Available Models
Speech-to-text and text-to-speech models with transparent pricing. Bring your own API keys.
Sync transcription via POST /api/v1/transcribe. Models with the Batch badge also support async jobs via POST /api/v1/jobs.
Universal-3 Pro
High-accuracy batch speech-to-text with word-level timestamps and prompting capabilities. Supports 6 languages with automatic language detection.
Scribe v2
High-accuracy batch speech-to-text with word-level timestamps. Supports 99 languages with automatic language detection.
Whisper V3
OpenAI Whisper V3 Large hosted on Fireworks AI with word-level timestamps. Supports 99+ languages.
Whisper V3 Turbo
OpenAI Whisper V3 Turbo hosted on Fireworks AI. Faster and cheaper than V3 with word-level timestamps. Supports 99+ languages.
Ursa 2 Enhanced
Enterprise-grade batch transcription powered by Ursa 2 in enhanced accuracy mode. Best-in-class accuracy across 70 languages.
Nova-3
Deepgram's latest and most accurate speech-to-text model with word-level timestamps. Supports 50+ languages with automatic language detection.
Gemini 2.5 Pro
Google's most capable multimodal model used for audio transcription. Highest accuracy with wide language support. No word-level timestamps.
Gemini 2.5 Flash
Google's fast, cost-efficient multimodal model used for audio transcription. Lower cost than Pro with good accuracy. No word-level timestamps.
Whisper Large V3
OpenAI Whisper Large V3 hosted on Together AI with word-level timestamps. Supports 99+ languages with automatic language detection.

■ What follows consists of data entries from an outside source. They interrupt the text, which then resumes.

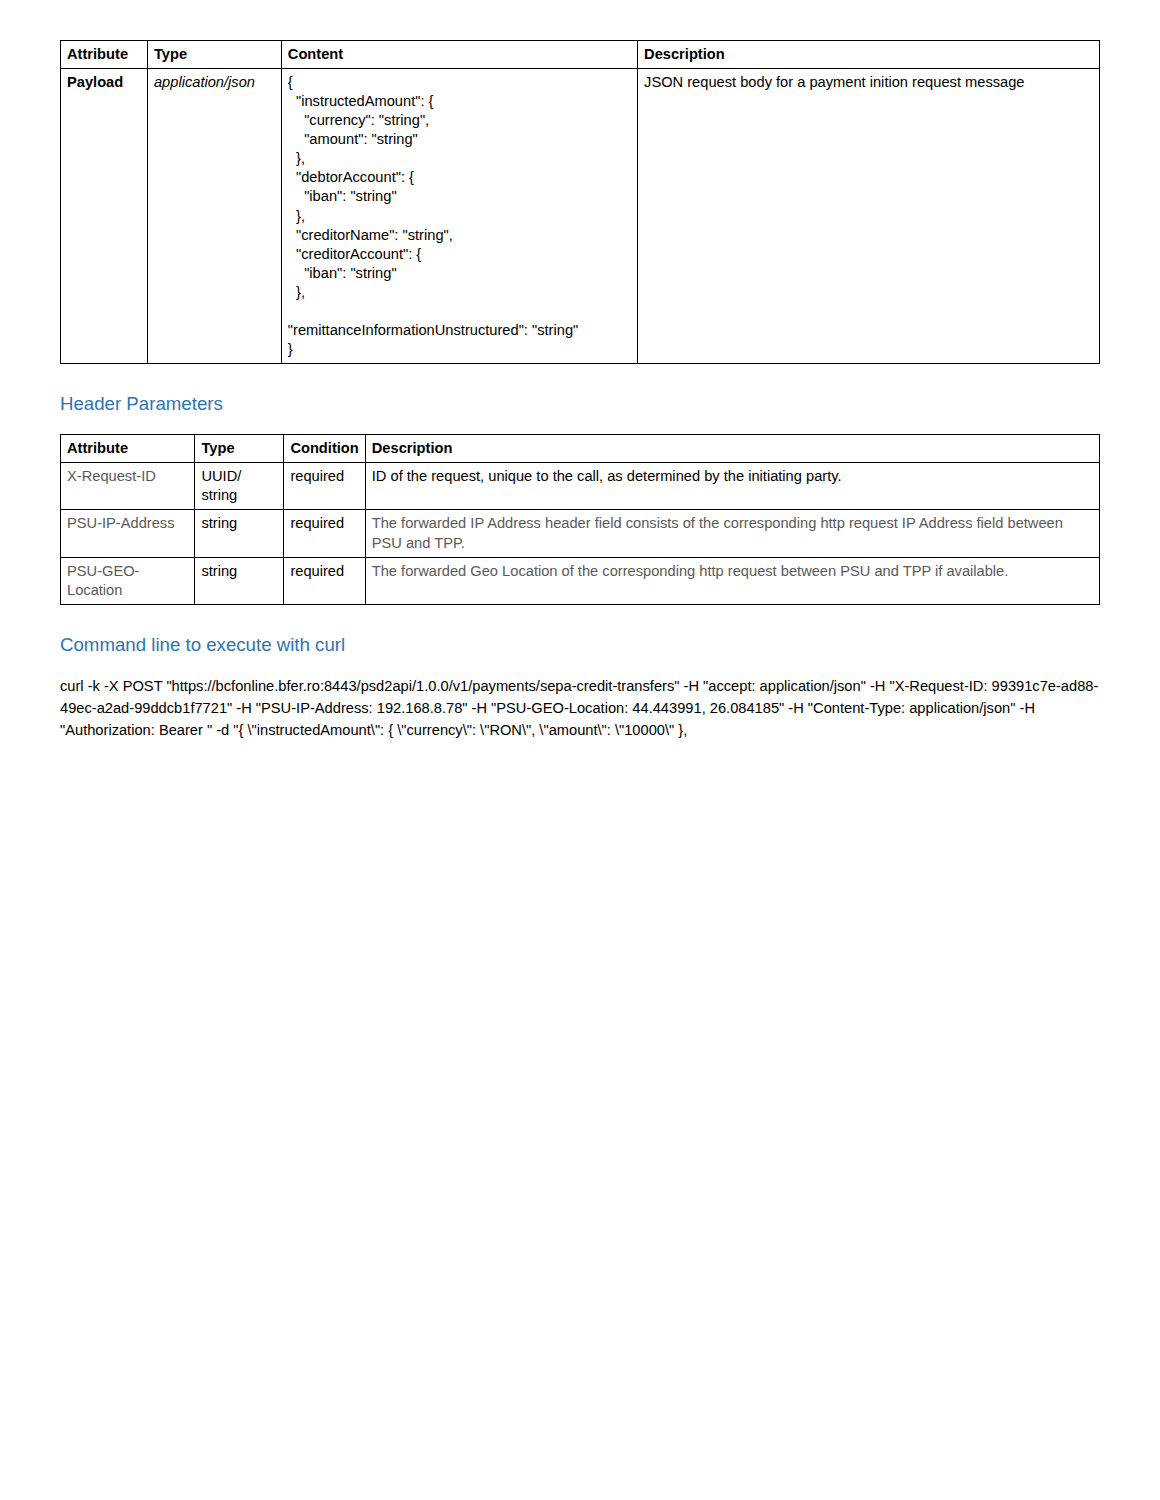| Attribute | Type | Content | Description |
| --- | --- | --- | --- |
| Payload | application/json | { "instructedAmount": { "currency": "string", "amount": "string" }, "debtorAccount": { "iban": "string" }, "creditorName": "string", "creditorAccount": { "iban": "string" }, "remittanceInformationUnstructured": "string" } | JSON request body for a payment inition request message |
Header Parameters
| Attribute | Type | Condition | Description |
| --- | --- | --- | --- |
| X-Request-ID | UUID/ string | required | ID of the request, unique to the call, as determined by the initiating party. |
| PSU-IP-Address | string | required | The forwarded IP Address header field consists of the corresponding http request IP Address field between PSU and TPP. |
| PSU-GEO-Location | string | required | The forwarded Geo Location of the corresponding http request between PSU and TPP if available. |
Command line to execute with curl
curl -k -X POST "https://bcfonline.bfer.ro:8443/psd2api/1.0.0/v1/payments/sepa-credit-transfers" -H "accept: application/json" -H "X-Request-ID: 99391c7e-ad88-49ec-a2ad-99ddcb1f7721" -H "PSU-IP-Address: 192.168.8.78" -H "PSU-GEO-Location: 44.443991, 26.084185" -H "Content-Type: application/json" -H "Authorization: Bearer " -d "{ \"instructedAmount\": { \"currency\": \"RON\", \"amount\": \"10000\" },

Sync synthesis via POST /api/v1/synthesize. Models with the Batch badge also support async jobs via POST /api/v1/tts-jobs.
Sonic 3
Cartesia's flagship TTS model with ultra-low latency and high naturalness. 42 languages. Voices specified by UUID — use the Cartesia playground to find voice IDs.
Gemini 2.5 Flash TTS
Google's fast, cost-efficient TTS model via Gemini API. 30 HD voices across 100+ languages. Auto-detects language. Always returns PCM 24kHz mono audio.
Gemini 2.5 Pro TTS
Google's highest-quality TTS model via Gemini API. Studio-quality audio with natural prosody. 30 HD voices across 100+ languages. Always returns PCM 24kHz mono audio.
GPT-4o Mini TTS
OpenAI's fast, affordable TTS model. 13 voices, 57+ languages. Supports voice style instructions. Max ~8,000 characters per request.
Eleven Multilingual v2
Most lifelike TTS model with rich emotional expression. 10,000 character limit per request (~10 min audio). Supports 29 languages with consistent voice quality.
Eleven v3
Latest ElevenLabs model with 70+ languages, audio tags ([laughs], [whispers], etc.), and rich emotional expressiveness. 5,000 character limit per request (~5 min audio).
Voxtral Mini TTS
Mistral's TTS model with zero-shot voice cloning and ~100ms latency. 9 languages. Voice determines language. 10 preset voices available; custom voices via Mistral Voices API.